This is the workflow I want to get at.
For new features:
- I create a branch named
feature:new-feature-y
in both X1, X2. - I use X2 to prompt Claude Code and generate code. I push the suboptimal and sometimes unverified changes to a branch. I pull this branch in X1, make the changes I desire ( which is easier than prompting Claude to get it right ), and push it to git server.
- If there are more changes required for this feature like writing integration tests, I use X2 again with updated code – and repeat the validation cycle.
For bug-fixes
- I try the Chat interface with
baler
to check if the fix is small. If yes, I don’t have to involve X2. - Once I have the fix, I write a desired unit test myself and ask Claude in the chat interface to write more test.
- If the fix takes longer than 15 minutes, I move the context to X2 through a branch, and try with Claude Code, sometimes with logs of tests.
In both the cases, I almost never trust the output Claude gives me. I rarely (2-5%) am able to one-shot all levels(5 lines - 1000 lines) of change requirements to my projects.
But I ignore hallucinations, i.e if I ask Claude to change all reference to schema1.users
table in the SQL code to use schema2.users
, and it has changed it in the 1st occurrence in a file’s select
statements, I don’t check it in the next ones, I still keep an eye out for when it references indices or foreign key references.

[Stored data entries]
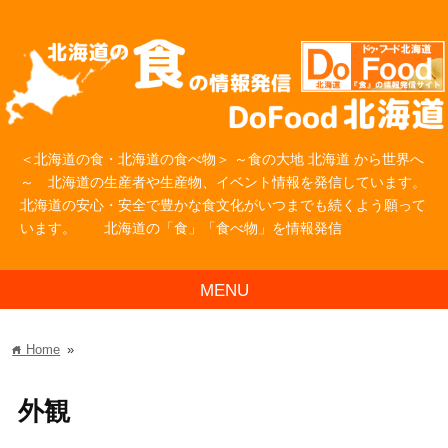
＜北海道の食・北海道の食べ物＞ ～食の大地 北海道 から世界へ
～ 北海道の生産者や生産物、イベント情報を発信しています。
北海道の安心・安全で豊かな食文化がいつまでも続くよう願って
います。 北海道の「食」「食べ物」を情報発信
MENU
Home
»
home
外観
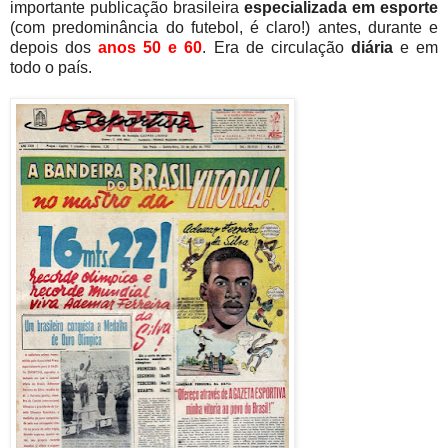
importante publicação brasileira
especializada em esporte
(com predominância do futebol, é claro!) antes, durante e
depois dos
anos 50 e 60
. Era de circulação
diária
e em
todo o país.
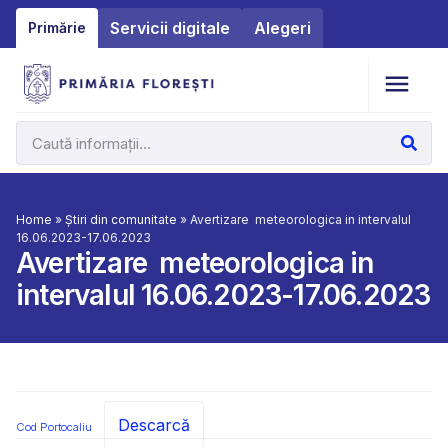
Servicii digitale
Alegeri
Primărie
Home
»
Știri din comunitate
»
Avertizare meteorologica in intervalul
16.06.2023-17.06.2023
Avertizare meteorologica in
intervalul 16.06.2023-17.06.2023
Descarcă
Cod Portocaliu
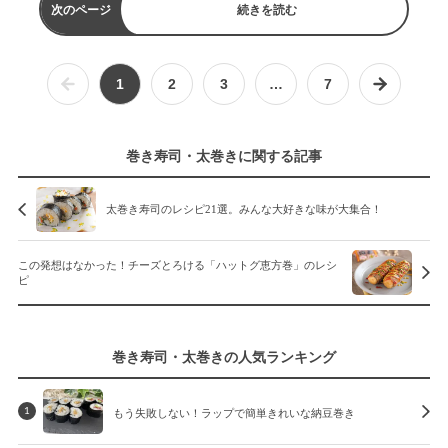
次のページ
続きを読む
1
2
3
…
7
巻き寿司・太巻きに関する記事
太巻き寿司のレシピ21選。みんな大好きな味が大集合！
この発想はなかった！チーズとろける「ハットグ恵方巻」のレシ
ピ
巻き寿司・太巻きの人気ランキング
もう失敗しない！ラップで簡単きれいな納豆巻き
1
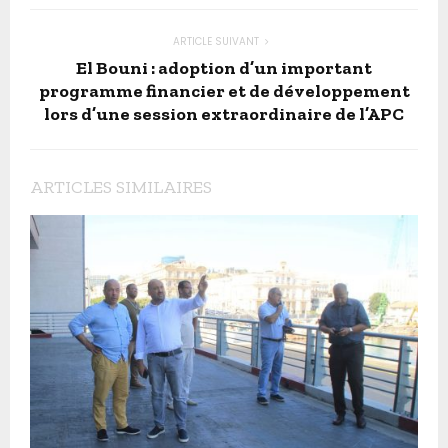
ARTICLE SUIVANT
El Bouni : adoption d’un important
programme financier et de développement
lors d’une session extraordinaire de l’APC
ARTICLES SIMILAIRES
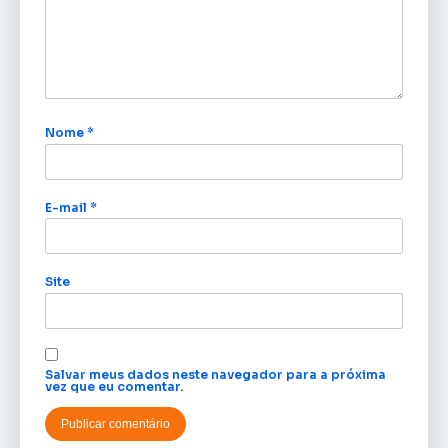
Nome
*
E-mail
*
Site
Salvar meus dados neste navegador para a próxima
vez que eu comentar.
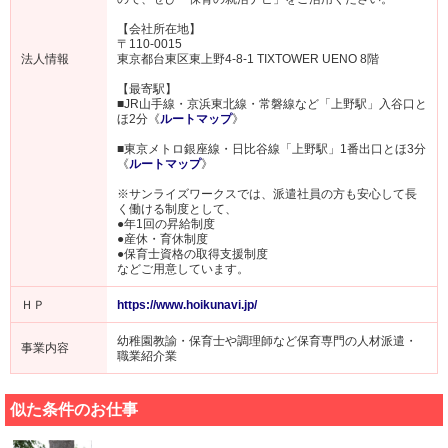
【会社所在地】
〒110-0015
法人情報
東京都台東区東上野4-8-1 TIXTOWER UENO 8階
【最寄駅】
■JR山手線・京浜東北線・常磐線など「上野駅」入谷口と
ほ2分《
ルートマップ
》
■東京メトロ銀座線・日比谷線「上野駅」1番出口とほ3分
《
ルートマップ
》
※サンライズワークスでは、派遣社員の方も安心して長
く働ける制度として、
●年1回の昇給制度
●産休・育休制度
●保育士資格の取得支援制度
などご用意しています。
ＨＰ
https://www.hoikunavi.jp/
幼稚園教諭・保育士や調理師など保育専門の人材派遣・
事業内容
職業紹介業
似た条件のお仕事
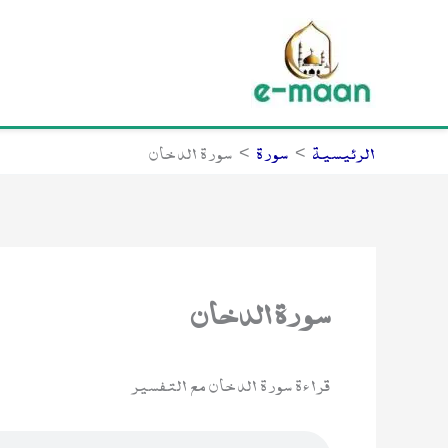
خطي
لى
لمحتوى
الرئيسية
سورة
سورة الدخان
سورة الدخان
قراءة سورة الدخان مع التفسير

* * *

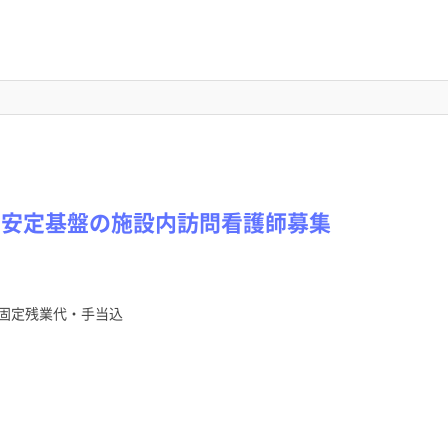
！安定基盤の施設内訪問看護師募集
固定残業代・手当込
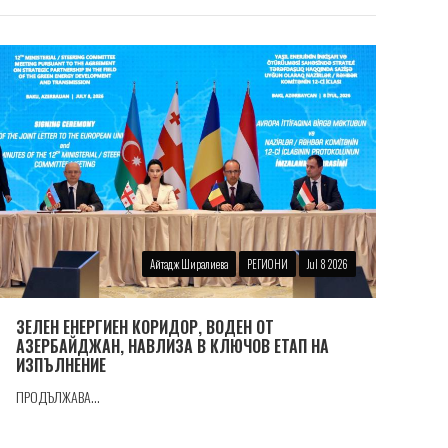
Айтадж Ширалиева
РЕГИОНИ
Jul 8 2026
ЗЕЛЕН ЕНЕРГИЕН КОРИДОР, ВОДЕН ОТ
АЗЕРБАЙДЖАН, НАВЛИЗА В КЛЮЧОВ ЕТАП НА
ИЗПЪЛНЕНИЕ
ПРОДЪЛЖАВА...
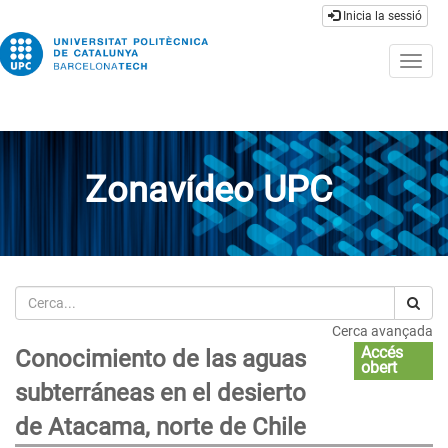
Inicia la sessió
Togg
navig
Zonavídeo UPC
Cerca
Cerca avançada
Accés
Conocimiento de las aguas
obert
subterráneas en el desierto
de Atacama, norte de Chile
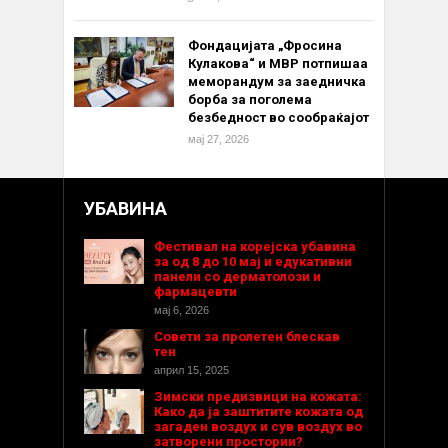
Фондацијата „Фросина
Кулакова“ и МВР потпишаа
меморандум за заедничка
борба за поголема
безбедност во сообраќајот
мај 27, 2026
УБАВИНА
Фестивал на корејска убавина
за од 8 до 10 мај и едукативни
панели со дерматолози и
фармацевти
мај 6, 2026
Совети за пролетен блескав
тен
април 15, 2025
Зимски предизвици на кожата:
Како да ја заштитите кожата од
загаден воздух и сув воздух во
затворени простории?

--

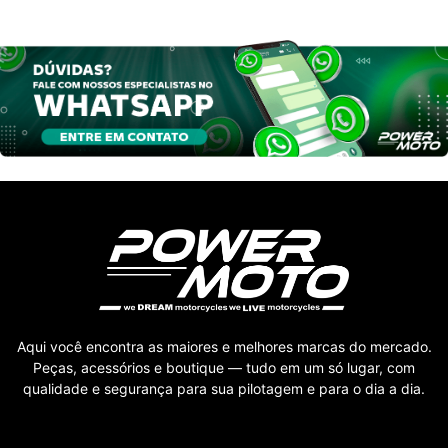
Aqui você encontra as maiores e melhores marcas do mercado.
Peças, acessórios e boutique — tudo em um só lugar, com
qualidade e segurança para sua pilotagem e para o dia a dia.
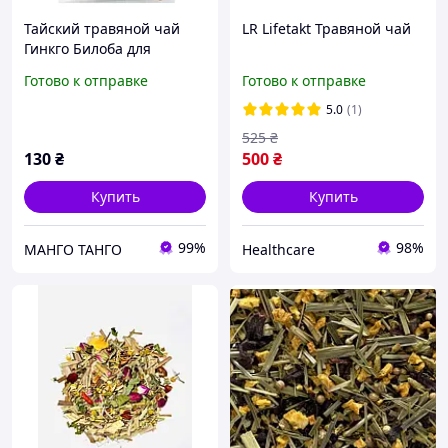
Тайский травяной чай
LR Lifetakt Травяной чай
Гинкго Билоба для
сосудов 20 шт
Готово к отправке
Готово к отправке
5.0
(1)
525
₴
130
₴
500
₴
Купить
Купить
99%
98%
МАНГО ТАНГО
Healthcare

■ WHAT TO WORK ON
**A.** According to the workflow text, how often is the writer able to one-shot all levels of change requirements?
**B.** Quote the workflow text word for word, everything from "This is the" down to "logs of tests.".
**C.** Extend the workflow text, picking up right after its last sentence.

■ WRITTEN ANSWERS
**A.** Rarely, about 2-5% of the time.

**B.**
This is the workflow I want to get at.
For new features:
- I create a branch named
feature:new-feature-y
in both X1, X2. - I use X2 to prompt Claude Code and generate code. I push the suboptimal and sometimes unverified changes to a branch. I pull this branch in X1, make the changes I desire ( which is easier than prompting Claude to get it right ), and push it to git server.
- If there are more changes required for this feature like writing integration tests, I use X2 again with updated code – and repeat the validation cycle.
For bug-fixes
- I try the Chat interface with
baler
to check if the fix is small. If yes, I don’t have to involve X2. - Once I have the fix, I write a desired unit test myself and ask Claude in the chat interface to write more test.
- If the fix takes longer than 15 minutes, I move the context to X2 through a branch, and try with Claude Code, sometimes with logs of tests.

**C.**
For technical questions irrelevant to the project context like (“Foregin keys syntax sqlite3”), I still use the Chat interface to get a stub which I can verify in the project’s documentation site. Unless I’m familiar with the structure of the documentation site already – like that of https://pkg.go.dev or https://docs.python.org/3/.
What can be improved?
- As it’s a VM with limited resources, the UX isn’t fast. The ideal thing would be a second GUI computer to do this, but I don’t have that space.
- For frontend tasks, it’d be ideal if it can look at the React application and iterate on a visual output. But I have to at least improve the VM to make it a dev environment to achieve this. Right now, it’s only 60% there.